- [What is needed]: Return the part of the records that opens with the line containing "00:00–00:49" and closes with the line containing "At which category does High" as a JSON list of strings, one string per line and no strings for blank lines.

Figure understanding tasks
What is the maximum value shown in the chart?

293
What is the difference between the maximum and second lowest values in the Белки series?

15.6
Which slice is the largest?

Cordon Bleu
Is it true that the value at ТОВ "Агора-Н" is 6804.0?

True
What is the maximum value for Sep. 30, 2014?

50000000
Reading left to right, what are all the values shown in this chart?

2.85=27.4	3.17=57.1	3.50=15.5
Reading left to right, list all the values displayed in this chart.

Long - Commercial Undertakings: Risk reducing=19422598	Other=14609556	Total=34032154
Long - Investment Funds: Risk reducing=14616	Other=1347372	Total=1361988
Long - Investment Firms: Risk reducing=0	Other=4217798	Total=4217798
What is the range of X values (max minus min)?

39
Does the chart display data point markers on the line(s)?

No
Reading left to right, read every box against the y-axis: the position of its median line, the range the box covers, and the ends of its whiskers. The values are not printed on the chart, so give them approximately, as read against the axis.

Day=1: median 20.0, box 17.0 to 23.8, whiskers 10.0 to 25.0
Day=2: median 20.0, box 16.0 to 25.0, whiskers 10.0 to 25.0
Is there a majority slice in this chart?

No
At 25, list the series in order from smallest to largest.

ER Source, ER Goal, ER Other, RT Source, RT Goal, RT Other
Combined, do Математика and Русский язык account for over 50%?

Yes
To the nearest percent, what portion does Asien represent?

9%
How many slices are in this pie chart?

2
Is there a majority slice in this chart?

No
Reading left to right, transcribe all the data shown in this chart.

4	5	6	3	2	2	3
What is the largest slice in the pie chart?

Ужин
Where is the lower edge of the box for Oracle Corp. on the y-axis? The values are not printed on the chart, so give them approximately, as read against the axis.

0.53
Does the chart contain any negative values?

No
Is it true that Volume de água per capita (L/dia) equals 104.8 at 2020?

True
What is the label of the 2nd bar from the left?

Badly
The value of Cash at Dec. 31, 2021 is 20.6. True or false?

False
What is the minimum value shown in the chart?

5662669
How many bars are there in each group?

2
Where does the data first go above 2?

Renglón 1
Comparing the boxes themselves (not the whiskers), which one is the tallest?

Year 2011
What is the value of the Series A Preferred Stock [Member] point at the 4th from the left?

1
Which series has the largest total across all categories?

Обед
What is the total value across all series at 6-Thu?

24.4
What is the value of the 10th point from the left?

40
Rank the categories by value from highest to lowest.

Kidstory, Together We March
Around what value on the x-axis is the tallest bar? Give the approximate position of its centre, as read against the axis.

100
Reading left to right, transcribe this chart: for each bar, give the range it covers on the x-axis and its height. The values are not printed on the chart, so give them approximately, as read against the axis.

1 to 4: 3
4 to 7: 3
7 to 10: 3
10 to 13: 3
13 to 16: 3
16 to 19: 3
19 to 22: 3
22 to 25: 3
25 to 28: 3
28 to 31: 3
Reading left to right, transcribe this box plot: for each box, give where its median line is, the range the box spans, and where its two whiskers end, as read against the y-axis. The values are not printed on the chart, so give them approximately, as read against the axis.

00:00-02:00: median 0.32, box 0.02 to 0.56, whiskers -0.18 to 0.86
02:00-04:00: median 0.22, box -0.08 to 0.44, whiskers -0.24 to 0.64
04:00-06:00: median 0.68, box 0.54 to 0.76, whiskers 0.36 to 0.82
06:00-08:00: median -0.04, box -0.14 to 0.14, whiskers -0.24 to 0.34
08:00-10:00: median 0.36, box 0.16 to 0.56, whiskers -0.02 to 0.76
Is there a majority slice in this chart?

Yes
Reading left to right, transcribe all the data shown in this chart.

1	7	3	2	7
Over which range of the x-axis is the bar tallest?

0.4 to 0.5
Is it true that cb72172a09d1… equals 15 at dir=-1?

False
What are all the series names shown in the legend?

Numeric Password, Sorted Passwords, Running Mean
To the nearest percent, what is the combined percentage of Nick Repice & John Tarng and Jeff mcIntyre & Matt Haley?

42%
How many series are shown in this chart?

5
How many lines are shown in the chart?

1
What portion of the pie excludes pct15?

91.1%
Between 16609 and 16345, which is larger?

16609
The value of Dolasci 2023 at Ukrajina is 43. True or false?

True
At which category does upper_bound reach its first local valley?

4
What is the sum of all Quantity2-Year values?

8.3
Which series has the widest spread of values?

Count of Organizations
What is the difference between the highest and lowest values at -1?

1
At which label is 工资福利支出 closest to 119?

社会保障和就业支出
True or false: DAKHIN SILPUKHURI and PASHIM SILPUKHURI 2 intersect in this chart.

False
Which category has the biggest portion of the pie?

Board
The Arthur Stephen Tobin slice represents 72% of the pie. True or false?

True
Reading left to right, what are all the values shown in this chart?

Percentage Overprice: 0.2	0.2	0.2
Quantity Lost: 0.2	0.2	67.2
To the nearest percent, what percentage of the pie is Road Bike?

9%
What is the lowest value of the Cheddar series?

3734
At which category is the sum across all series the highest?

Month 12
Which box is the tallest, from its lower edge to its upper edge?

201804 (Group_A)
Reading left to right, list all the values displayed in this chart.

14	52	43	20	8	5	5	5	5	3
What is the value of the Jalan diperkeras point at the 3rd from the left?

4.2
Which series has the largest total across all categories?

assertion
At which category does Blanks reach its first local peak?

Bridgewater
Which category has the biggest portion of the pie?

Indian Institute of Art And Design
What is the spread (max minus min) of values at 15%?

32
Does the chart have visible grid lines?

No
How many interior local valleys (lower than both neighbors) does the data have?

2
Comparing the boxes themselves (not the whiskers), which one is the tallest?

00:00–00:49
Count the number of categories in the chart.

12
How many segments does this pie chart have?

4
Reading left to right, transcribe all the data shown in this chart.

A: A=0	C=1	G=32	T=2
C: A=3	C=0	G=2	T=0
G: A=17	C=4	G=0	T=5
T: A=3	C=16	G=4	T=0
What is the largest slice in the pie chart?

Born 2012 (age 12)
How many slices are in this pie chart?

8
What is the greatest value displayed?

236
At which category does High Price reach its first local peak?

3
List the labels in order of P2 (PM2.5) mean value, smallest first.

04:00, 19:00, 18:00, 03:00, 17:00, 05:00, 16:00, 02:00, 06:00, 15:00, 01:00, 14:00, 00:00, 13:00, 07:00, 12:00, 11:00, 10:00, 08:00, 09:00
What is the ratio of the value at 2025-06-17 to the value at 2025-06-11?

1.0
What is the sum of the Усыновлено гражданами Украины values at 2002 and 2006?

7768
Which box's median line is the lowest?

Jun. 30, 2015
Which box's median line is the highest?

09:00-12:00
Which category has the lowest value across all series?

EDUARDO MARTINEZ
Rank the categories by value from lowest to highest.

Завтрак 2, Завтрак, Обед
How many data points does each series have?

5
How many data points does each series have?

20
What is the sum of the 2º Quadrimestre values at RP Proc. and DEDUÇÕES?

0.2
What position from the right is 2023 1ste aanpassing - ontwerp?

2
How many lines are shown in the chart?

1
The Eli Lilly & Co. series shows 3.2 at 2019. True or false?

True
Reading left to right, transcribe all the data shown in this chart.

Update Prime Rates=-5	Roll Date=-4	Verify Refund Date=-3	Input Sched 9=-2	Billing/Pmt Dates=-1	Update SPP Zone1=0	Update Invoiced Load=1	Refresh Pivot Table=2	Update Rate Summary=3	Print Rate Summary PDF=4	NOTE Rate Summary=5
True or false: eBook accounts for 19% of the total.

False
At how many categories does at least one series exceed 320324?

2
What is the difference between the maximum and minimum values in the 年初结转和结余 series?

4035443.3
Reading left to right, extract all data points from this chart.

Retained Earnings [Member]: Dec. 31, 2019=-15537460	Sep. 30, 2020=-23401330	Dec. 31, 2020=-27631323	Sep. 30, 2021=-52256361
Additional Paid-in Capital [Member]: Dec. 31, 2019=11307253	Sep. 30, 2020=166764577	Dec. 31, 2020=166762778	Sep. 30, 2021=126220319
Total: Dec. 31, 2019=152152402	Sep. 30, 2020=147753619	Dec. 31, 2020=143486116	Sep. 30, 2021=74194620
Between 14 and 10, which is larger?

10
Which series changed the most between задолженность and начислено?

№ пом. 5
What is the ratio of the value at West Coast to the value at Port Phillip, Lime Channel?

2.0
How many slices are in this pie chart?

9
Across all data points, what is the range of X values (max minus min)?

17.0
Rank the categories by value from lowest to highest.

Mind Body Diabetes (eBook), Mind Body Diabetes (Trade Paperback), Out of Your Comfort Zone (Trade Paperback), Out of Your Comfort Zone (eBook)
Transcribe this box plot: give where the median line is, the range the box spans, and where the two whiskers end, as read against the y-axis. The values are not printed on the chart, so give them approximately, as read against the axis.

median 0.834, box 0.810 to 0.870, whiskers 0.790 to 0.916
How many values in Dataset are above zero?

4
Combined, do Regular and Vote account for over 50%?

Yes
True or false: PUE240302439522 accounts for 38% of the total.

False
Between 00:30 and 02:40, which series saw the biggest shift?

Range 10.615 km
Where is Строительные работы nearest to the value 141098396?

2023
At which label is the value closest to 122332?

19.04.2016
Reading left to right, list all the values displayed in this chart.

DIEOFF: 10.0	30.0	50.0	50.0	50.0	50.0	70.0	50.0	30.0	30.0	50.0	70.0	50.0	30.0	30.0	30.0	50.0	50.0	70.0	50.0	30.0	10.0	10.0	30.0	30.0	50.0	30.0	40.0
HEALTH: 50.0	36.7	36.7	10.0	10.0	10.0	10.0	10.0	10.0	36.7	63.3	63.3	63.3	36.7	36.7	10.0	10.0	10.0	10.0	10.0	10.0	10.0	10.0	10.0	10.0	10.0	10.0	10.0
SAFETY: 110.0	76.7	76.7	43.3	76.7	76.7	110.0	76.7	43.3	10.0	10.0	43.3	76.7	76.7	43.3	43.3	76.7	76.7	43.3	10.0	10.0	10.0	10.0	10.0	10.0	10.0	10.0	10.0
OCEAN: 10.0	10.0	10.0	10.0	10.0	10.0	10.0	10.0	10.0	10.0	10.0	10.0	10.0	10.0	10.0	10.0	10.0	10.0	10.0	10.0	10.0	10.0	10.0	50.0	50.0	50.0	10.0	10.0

- [Answer section]:
[
  "00:00–00:49",
  "Count the number of categories in the chart.",
  "12",
  "How many segments does this pie chart have?",
  "4",
  "Reading left to right, transcribe all the data shown in this chart.",
  "A: A=0\tC=1\tG=32\tT=2",
  "C: A=3\tC=0\tG=2\tT=0",
  "G: A=17\tC=4\tG=0\tT=5",
  "T: A=3\tC=16\tG=4\tT=0",
  "What is the largest slice in the pie chart?",
  "Born 2012 (age 12)",
  "How many slices are in this pie chart?",
  "8",
  "What is the greatest value displayed?",
  "236",
  "At which category does High Price reach its first local peak?"
]